- _What you need to do_
Reproduce every row below, swapping each "carry" for "hold" and keeping everything else the same.

- _Records for the task_
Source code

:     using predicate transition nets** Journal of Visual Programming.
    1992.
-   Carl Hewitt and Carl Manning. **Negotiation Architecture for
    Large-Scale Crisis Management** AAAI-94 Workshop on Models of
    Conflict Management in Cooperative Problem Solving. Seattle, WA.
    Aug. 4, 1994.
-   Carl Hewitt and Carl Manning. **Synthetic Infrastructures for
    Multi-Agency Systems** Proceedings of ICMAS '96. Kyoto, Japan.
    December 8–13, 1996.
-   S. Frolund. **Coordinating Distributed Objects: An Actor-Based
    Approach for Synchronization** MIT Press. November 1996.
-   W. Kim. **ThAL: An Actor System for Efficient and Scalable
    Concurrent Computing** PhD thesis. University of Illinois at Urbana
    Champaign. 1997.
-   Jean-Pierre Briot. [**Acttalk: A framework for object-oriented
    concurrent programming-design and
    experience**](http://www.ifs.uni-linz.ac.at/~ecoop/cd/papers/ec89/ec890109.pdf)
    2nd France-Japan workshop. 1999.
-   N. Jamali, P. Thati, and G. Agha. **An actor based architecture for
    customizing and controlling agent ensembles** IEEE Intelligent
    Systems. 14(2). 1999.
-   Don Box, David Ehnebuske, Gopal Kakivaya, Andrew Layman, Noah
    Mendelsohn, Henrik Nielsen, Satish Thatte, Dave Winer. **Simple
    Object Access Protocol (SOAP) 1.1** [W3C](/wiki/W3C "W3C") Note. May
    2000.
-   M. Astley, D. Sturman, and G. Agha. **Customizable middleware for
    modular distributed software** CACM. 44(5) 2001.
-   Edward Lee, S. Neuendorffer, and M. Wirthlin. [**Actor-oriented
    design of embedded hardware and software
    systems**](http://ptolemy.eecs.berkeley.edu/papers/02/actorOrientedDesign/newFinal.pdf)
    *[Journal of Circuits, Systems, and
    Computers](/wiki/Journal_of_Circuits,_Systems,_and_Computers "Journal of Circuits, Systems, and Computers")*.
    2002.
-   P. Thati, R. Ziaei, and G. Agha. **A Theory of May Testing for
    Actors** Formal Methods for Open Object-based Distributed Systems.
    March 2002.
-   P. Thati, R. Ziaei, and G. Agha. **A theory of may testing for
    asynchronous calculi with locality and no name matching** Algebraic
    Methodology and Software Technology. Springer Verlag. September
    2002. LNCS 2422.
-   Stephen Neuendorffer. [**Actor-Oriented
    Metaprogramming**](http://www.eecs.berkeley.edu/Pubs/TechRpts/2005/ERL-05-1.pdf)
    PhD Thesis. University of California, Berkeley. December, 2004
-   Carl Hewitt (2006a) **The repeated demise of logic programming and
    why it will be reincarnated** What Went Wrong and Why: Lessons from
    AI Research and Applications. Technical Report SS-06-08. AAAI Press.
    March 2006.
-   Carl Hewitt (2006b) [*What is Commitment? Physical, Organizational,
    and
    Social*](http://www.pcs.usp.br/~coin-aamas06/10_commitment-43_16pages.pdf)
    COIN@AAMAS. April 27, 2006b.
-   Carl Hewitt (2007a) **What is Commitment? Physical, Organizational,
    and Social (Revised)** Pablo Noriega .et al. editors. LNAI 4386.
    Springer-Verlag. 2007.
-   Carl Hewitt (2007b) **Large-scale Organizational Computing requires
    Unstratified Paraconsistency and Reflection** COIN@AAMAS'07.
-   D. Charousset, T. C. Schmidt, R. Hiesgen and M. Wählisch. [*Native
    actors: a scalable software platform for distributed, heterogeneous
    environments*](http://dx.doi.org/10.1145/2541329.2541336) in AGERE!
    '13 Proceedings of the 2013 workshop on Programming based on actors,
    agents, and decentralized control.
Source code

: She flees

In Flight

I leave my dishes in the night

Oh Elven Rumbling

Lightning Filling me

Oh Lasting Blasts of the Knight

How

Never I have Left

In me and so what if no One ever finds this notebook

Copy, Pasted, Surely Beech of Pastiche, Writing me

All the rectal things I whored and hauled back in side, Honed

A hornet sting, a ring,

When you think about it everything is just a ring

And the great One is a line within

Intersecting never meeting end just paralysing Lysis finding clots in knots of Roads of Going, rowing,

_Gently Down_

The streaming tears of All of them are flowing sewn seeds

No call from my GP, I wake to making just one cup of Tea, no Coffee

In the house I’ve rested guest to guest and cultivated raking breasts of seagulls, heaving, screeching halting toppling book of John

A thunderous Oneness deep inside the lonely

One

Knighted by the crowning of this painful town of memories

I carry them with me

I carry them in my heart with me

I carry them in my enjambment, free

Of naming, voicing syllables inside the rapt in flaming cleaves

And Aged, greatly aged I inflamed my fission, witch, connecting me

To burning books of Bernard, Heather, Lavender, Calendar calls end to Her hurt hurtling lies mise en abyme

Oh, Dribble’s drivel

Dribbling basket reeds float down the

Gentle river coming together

- _Solution_
Source code

:     using predicate transition nets** Journal of Visual Programming.
    1992.
-   Carl Hewitt and Carl Manning. **Negotiation Architecture for
    Large-Scale Crisis Management** AAAI-94 Workshop on Models of
    Conflict Management in Cooperative Problem Solving. Seattle, WA.
    Aug. 4, 1994.
-   Carl Hewitt and Carl Manning. **Synthetic Infrastructures for
    Multi-Agency Systems** Proceedings of ICMAS '96. Kyoto, Japan.
    December 8–13, 1996.
-   S. Frolund. **Coordinating Distributed Objects: An Actor-Based
    Approach for Synchronization** MIT Press. November 1996.
-   W. Kim. **ThAL: An Actor System for Efficient and Scalable
    Concurrent Computing** PhD thesis. University of Illinois at Urbana
    Champaign. 1997.
-   Jean-Pierre Briot. [**Acttalk: A framework for object-oriented
    concurrent programming-design and
    experience**](http://www.ifs.uni-linz.ac.at/~ecoop/cd/papers/ec89/ec890109.pdf)
    2nd France-Japan workshop. 1999.
-   N. Jamali, P. Thati, and G. Agha. **An actor based architecture for
    customizing and controlling agent ensembles** IEEE Intelligent
    Systems. 14(2). 1999.
-   Don Box, David Ehnebuske, Gopal Kakivaya, Andrew Layman, Noah
    Mendelsohn, Henrik Nielsen, Satish Thatte, Dave Winer. **Simple
    Object Access Protocol (SOAP) 1.1** [W3C](/wiki/W3C "W3C") Note. May
    2000.
-   M. Astley, D. Sturman, and G. Agha. **Customizable middleware for
    modular distributed software** CACM. 44(5) 2001.
-   Edward Lee, S. Neuendorffer, and M. Wirthlin. [**Actor-oriented
    design of embedded hardware and software
    systems**](http://ptolemy.eecs.berkeley.edu/papers/02/actorOrientedDesign/newFinal.pdf)
    *[Journal of Circuits, Systems, and
    Computers](/wiki/Journal_of_Circuits,_Systems,_and_Computers "Journal of Circuits, Systems, and Computers")*.
    2002.
-   P. Thati, R. Ziaei, and G. Agha. **A Theory of May Testing for
    Actors** Formal Methods for Open Object-based Distributed Systems.
    March 2002.
-   P. Thati, R. Ziaei, and G. Agha. **A theory of may testing for
    asynchronous calculi with locality and no name matching** Algebraic
    Methodology and Software Technology. Springer Verlag. September
    2002. LNCS 2422.
-   Stephen Neuendorffer. [**Actor-Oriented
    Metaprogramming**](http://www.eecs.berkeley.edu/Pubs/TechRpts/2005/ERL-05-1.pdf)
    PhD Thesis. University of California, Berkeley. December, 2004
-   Carl Hewitt (2006a) **The repeated demise of logic programming and
    why it will be reincarnated** What Went Wrong and Why: Lessons from
    AI Research and Applications. Technical Report SS-06-08. AAAI Press.
    March 2006.
-   Carl Hewitt (2006b) [*What is Commitment? Physical, Organizational,
    and
    Social*](http://www.pcs.usp.br/~coin-aamas06/10_commitment-43_16pages.pdf)
    COIN@AAMAS. April 27, 2006b.
-   Carl Hewitt (2007a) **What is Commitment? Physical, Organizational,
    and Social (Revised)** Pablo Noriega .et al. editors. LNAI 4386.
    Springer-Verlag. 2007.
-   Carl Hewitt (2007b) **Large-scale Organizational Computing requires
    Unstratified Paraconsistency and Reflection** COIN@AAMAS'07.
-   D. Charousset, T. C. Schmidt, R. Hiesgen and M. Wählisch. [*Native
    actors: a scalable software platform for distributed, heterogeneous
    environments*](http://dx.doi.org/10.1145/2541329.2541336) in AGERE!
    '13 Proceedings of the 2013 workshop on Programming based on actors,
    agents, and decentralized control.
Source code

: She flees

In Flight

I leave my dishes in the night

Oh Elven Rumbling

Lightning Filling me

Oh Lasting Blasts of the Knight

How

Never I have Left

In me and so what if no One ever finds this notebook

Copy, Pasted, Surely Beech of Pastiche, Writing me

All the rectal things I whored and hauled back in side, Honed

A hornet sting, a ring,

When you think about it everything is just a ring

And the great One is a line within

Intersecting never meeting end just paralysing Lysis finding clots in knots of Roads of Going, rowing,

_Gently Down_

The streaming tears of All of them are flowing sewn seeds

No call from my GP, I wake to making just one cup of Tea, no Coffee

In the house I’ve rested guest to guest and cultivated raking breasts of seagulls, heaving, screeching halting toppling book of John

A thunderous Oneness deep inside the lonely

One

Knighted by the crowning of this painful town of memories

I hold them with me

I hold them in my heart with me

I hold them in my enjambment, free

Of naming, voicing syllables inside the rapt in flaming cleaves

And Aged, greatly aged I inflamed my fission, witch, connecting me

To burning books of Bernard, Heather, Lavender, Calendar calls end to Her hurt hurtling lies mise en abyme

Oh, Dribble’s drivel

Dribbling basket reeds float down the

Gentle river coming together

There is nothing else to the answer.